_DATA_.
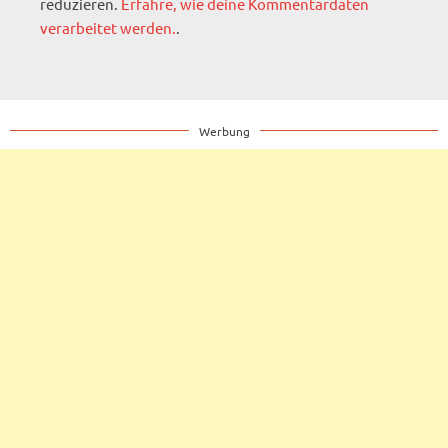
reduzieren.
Erfahre, wie deine Kommentardaten
verarbeitet werden.
.
Werbung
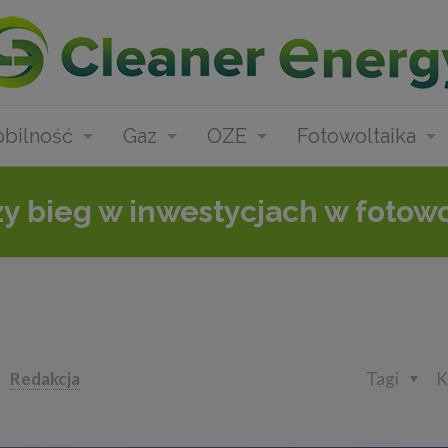
bilność
Gaz
OZE
Fotowoltaika
 bieg w inwestycjach w fotowo
Redakcja
Tagi
K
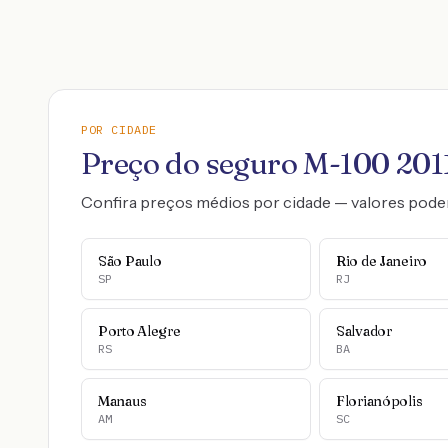
POR CIDADE
Preço do seguro
M-100
201
Confira preços médios por cidade — valores pode
São Paulo
Rio de Janeiro
SP
RJ
Porto Alegre
Salvador
RS
BA
Manaus
Florianópolis
AM
SC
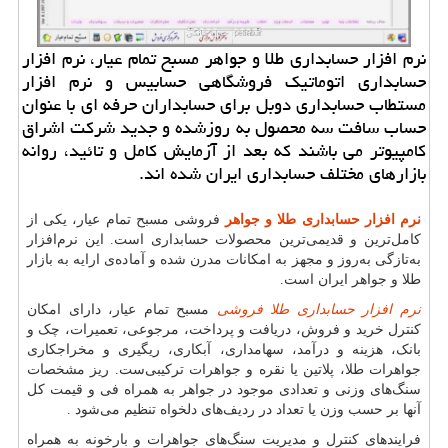
نرم افزار حسابداری طلا و جواهر مسبح تمام عیار، نرم افزار
حسابداری اتوماتیك فروشگاهی حسابیس و نرم افزار
مستطاب حسابداری دوبل برای حسابداران حرفه ای با عنوان
حساب سافت سه محصول به روزشده و جدید شركت اشراق
كامپیوتر می باشند كه بعد از آزمایش كامل و تائید، روانه
بازارهای مختلف حسابداری ایران شده اند.
نرم افزار حسابداری طلا و جواهر
فروشی مسبح تمام عیار، یکی از
کامل‌ترین و قدیمی‌ترین محصولات حسابداری است. این نرم‌افزار
به‌تازگی به‌روز و مجهز به امکانات مدرن شده و آماده‌ی ارایه به بازار
طلا و جواهر ایران است.
نرم افزار حسابداری طلا فروشی
مسبح تمام عیار، دارای امکان
کنترل خرید و فروش، دریافت و پرداخت، مرجوعی، تعمیرات، چک و
بانک، هزینه و درآمد، سهامداری، آبکاری، ریگیری و مخراجکاری
جواهرات طلا، پلاتین یا نقره و جواهرات ترکیبی‌ست. ریز مشخصات
سنگ‌های وزنی و تعدادی موجود در جواهر به همراه فی و قیمت کل
آنها بر حسب وزن یا تعداد در ردیف‌های دلخواه تنظیم می‌شود
.
فرایندهای کنترل و مدیریت سنگ‌های جواهرات و بارخونه به همراه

_WHAT THE TASK ASKS_.
Extract every line above that contains the string "افزار" and copy each one in full.

_EXERCISE ANSWER_.
نرم افزار حسابداری طلا و جواهر مسبح تمام عیار، نرم افزار
حسابداری اتوماتیك فروشگاهی حسابیس و نرم افزار
نرم افزار حسابداری طلا و جواهر
کامل‌ترین و قدیمی‌ترین محصولات حسابداری است. این نرم‌افزار
نرم افزار حسابداری طلا فروشی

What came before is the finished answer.